How many lines in the material below contain the string "County", matching case exactly? Reply with the number alone.

··· SOURCE DATA

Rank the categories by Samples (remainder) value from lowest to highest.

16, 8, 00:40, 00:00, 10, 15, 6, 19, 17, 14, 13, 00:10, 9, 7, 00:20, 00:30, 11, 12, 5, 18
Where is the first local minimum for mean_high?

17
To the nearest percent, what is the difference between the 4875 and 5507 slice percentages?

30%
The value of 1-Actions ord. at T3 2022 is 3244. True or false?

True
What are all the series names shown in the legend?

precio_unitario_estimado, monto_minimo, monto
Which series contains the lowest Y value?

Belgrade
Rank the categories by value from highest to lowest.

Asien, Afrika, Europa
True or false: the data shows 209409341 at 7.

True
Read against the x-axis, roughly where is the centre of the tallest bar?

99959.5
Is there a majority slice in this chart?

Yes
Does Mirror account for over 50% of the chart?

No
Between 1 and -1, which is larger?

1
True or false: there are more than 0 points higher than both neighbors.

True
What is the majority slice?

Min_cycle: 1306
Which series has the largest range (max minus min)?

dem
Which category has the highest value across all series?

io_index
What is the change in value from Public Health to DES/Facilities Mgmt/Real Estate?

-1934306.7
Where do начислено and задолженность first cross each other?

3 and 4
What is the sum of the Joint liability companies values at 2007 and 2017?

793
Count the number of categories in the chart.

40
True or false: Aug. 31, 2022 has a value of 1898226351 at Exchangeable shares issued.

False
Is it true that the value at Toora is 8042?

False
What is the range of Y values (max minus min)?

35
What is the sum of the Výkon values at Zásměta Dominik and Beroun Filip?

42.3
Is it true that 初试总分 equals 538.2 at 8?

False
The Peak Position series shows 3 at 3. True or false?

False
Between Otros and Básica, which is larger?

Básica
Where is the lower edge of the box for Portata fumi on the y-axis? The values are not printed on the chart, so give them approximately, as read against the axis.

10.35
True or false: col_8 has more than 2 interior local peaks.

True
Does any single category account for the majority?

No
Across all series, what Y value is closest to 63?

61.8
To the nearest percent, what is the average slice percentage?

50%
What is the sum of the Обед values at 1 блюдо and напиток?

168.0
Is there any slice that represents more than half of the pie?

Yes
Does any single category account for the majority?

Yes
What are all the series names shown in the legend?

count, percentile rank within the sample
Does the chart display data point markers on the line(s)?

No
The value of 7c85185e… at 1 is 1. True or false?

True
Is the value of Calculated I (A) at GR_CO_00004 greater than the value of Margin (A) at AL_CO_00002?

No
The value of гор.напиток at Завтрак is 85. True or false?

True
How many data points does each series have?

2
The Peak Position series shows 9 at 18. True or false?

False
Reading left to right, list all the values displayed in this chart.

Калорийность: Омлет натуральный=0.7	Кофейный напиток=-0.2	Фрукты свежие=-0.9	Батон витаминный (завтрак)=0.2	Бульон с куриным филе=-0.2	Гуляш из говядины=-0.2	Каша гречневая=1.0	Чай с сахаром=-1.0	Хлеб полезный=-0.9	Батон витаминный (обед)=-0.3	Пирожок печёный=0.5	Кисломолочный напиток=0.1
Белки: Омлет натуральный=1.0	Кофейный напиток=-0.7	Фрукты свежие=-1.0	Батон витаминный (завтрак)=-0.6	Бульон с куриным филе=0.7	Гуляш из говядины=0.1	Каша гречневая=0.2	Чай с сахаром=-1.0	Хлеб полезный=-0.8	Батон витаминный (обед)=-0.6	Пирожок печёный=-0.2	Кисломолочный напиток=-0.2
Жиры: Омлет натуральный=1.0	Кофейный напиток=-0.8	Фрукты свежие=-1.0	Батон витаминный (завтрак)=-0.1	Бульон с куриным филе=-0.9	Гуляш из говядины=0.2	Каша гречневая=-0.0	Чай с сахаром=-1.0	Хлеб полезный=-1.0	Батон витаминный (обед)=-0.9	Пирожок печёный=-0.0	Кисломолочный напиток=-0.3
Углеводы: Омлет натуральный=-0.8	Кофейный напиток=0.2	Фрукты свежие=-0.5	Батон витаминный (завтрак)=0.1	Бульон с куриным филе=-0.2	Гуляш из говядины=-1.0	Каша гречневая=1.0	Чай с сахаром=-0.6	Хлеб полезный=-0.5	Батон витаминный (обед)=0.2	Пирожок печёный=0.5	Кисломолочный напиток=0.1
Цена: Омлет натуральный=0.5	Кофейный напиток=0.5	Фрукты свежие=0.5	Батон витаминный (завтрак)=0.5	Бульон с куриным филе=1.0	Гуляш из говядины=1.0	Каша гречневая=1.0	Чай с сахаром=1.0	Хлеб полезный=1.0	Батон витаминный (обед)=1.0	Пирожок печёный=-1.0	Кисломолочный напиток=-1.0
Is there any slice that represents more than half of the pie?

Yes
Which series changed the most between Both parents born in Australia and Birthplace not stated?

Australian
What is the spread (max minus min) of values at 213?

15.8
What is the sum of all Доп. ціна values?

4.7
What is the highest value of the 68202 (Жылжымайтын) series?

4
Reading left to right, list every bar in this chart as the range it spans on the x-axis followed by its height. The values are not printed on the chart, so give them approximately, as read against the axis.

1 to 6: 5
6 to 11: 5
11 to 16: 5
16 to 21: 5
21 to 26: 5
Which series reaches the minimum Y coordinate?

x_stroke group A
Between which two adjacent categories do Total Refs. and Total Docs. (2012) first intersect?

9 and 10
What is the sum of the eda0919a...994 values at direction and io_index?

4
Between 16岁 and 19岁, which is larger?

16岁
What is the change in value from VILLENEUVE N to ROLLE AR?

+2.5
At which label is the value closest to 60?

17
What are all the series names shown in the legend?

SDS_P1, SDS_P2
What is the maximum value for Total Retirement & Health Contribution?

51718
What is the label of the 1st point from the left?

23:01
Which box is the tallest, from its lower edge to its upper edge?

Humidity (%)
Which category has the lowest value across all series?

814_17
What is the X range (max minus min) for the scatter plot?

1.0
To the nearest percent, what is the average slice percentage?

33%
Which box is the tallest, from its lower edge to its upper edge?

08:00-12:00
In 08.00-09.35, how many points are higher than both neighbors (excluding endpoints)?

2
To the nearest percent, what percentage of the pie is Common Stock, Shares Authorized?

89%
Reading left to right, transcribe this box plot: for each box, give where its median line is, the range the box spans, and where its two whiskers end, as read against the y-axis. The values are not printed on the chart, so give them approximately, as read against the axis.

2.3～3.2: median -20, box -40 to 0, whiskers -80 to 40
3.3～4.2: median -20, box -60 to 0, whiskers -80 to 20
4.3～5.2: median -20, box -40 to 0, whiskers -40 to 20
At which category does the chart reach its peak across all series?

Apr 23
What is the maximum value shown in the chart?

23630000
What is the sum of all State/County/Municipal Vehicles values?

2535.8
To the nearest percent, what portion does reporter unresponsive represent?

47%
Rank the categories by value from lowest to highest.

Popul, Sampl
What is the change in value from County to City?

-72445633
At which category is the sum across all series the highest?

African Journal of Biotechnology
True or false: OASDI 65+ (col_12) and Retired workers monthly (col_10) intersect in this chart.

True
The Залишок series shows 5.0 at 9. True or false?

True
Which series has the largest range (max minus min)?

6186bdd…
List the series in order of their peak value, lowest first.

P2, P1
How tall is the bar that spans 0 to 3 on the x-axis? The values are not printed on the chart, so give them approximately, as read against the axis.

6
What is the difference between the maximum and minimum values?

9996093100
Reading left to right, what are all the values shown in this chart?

······

| ANSWER SPACE |
2